• **What you should do**
What follows is a set of records; copy all of it exactly.

Top of Exercise data

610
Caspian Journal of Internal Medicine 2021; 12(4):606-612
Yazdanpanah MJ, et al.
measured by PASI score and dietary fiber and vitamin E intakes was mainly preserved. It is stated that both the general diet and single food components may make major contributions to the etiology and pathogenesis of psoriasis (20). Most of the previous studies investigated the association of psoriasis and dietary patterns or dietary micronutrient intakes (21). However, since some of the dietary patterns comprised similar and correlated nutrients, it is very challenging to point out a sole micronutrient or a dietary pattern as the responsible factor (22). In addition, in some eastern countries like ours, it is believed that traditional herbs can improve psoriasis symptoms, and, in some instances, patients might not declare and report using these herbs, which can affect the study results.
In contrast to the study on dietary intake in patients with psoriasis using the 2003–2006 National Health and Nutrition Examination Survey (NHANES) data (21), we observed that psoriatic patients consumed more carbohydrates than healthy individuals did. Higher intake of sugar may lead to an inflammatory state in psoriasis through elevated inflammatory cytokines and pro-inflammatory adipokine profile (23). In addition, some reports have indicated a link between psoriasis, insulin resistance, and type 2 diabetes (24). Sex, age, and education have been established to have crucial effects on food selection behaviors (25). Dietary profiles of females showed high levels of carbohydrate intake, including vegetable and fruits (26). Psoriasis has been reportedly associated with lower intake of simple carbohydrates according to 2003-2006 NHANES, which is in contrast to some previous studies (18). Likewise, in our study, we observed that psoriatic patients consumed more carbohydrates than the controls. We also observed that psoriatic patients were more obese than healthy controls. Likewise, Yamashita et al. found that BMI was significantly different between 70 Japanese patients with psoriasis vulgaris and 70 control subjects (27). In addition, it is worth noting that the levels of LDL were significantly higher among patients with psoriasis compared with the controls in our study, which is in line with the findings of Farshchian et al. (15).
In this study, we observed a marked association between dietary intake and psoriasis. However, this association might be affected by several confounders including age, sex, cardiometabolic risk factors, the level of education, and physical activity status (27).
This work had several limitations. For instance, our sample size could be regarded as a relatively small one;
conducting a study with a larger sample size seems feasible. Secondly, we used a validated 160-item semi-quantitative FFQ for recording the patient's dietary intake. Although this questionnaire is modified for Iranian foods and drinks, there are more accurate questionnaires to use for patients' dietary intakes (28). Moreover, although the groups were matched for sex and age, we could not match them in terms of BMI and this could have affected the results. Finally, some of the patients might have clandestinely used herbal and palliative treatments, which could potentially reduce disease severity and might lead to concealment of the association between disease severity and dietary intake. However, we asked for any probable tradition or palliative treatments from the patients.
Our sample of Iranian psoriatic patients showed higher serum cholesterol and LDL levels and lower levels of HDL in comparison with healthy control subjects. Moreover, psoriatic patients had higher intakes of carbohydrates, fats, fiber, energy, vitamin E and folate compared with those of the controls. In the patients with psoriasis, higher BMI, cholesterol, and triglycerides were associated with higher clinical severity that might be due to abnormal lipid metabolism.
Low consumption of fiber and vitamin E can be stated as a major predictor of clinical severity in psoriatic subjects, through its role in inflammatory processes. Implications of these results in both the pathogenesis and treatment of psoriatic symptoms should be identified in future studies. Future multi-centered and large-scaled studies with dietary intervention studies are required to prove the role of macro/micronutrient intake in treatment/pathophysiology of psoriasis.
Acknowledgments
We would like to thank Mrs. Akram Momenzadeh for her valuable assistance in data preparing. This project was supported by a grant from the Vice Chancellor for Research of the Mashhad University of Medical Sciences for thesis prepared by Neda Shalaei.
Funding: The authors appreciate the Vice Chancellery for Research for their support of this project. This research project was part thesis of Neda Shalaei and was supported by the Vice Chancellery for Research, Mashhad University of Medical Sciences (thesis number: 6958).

Bottom of Exercise data

• **Exercise result**
610
Caspian Journal of Internal Medicine 2021; 12(4):606-612
Yazdanpanah MJ, et al.
measured by PASI score and dietary fiber and vitamin E intakes was mainly preserved. It is stated that both the general diet and single food components may make major contributions to the etiology and pathogenesis of psoriasis (20). Most of the previous studies investigated the association of psoriasis and dietary patterns or dietary micronutrient intakes (21). However, since some of the dietary patterns comprised similar and correlated nutrients, it is very challenging to point out a sole micronutrient or a dietary pattern as the responsible factor (22). In addition, in some eastern countries like ours, it is believed that traditional herbs can improve psoriasis symptoms, and, in some instances, patients might not declare and report using these herbs, which can affect the study results.
In contrast to the study on dietary intake in patients with psoriasis using the 2003–2006 National Health and Nutrition Examination Survey (NHANES) data (21), we observed that psoriatic patients consumed more carbohydrates than healthy individuals did. Higher intake of sugar may lead to an inflammatory state in psoriasis through elevated inflammatory cytokines and pro-inflammatory adipokine profile (23). In addition, some reports have indicated a link between psoriasis, insulin resistance, and type 2 diabetes (24). Sex, age, and education have been established to have crucial effects on food selection behaviors (25). Dietary profiles of females showed high levels of carbohydrate intake, including vegetable and fruits (26). Psoriasis has been reportedly associated with lower intake of simple carbohydrates according to 2003-2006 NHANES, which is in contrast to some previous studies (18). Likewise, in our study, we observed that psoriatic patients consumed more carbohydrates than the controls. We also observed that psoriatic patients were more obese than healthy controls. Likewise, Yamashita et al. found that BMI was significantly different between 70 Japanese patients with psoriasis vulgaris and 70 control subjects (27). In addition, it is worth noting that the levels of LDL were significantly higher among patients with psoriasis compared with the controls in our study, which is in line with the findings of Farshchian et al. (15).
In this study, we observed a marked association between dietary intake and psoriasis. However, this association might be affected by several confounders including age, sex, cardiometabolic risk factors, the level of education, and physical activity status (27).
This work had several limitations. For instance, our sample size could be regarded as a relatively small one;
conducting a study with a larger sample size seems feasible. Secondly, we used a validated 160-item semi-quantitative FFQ for recording the patient's dietary intake. Although this questionnaire is modified for Iranian foods and drinks, there are more accurate questionnaires to use for patients' dietary intakes (28). Moreover, although the groups were matched for sex and age, we could not match them in terms of BMI and this could have affected the results. Finally, some of the patients might have clandestinely used herbal and palliative treatments, which could potentially reduce disease severity and might lead to concealment of the association between disease severity and dietary intake. However, we asked for any probable tradition or palliative treatments from the patients.
Our sample of Iranian psoriatic patients showed higher serum cholesterol and LDL levels and lower levels of HDL in comparison with healthy control subjects. Moreover, psoriatic patients had higher intakes of carbohydrates, fats, fiber, energy, vitamin E and folate compared with those of the controls. In the patients with psoriasis, higher BMI, cholesterol, and triglycerides were associated with higher clinical severity that might be due to abnormal lipid metabolism.
Low consumption of fiber and vitamin E can be stated as a major predictor of clinical severity in psoriatic subjects, through its role in inflammatory processes. Implications of these results in both the pathogenesis and treatment of psoriatic symptoms should be identified in future studies. Future multi-centered and large-scaled studies with dietary intervention studies are required to prove the role of macro/micronutrient intake in treatment/pathophysiology of psoriasis.
Acknowledgments
We would like to thank Mrs. Akram Momenzadeh for her valuable assistance in data preparing. This project was supported by a grant from the Vice Chancellor for Research of the Mashhad University of Medical Sciences for thesis prepared by Neda Shalaei.
Funding: The authors appreciate the Vice Chancellery for Research for their support of this project. This research project was part thesis of Neda Shalaei and was supported by the Vice Chancellery for Research, Mashhad University of Medical Sciences (thesis number: 6958).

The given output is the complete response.